= Activity =
Give back all of the data exactly.

= Data listing =

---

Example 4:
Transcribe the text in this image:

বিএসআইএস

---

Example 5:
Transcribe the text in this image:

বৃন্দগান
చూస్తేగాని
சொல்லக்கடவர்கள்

= Exercise answer =
---

Example 4:
Transcribe the text in this image:

বিএসআইএস

---

Example 5:
Transcribe the text in this image:

বৃন্দগান
చూస్తేగాని
சொல்லக்கடவர்கள்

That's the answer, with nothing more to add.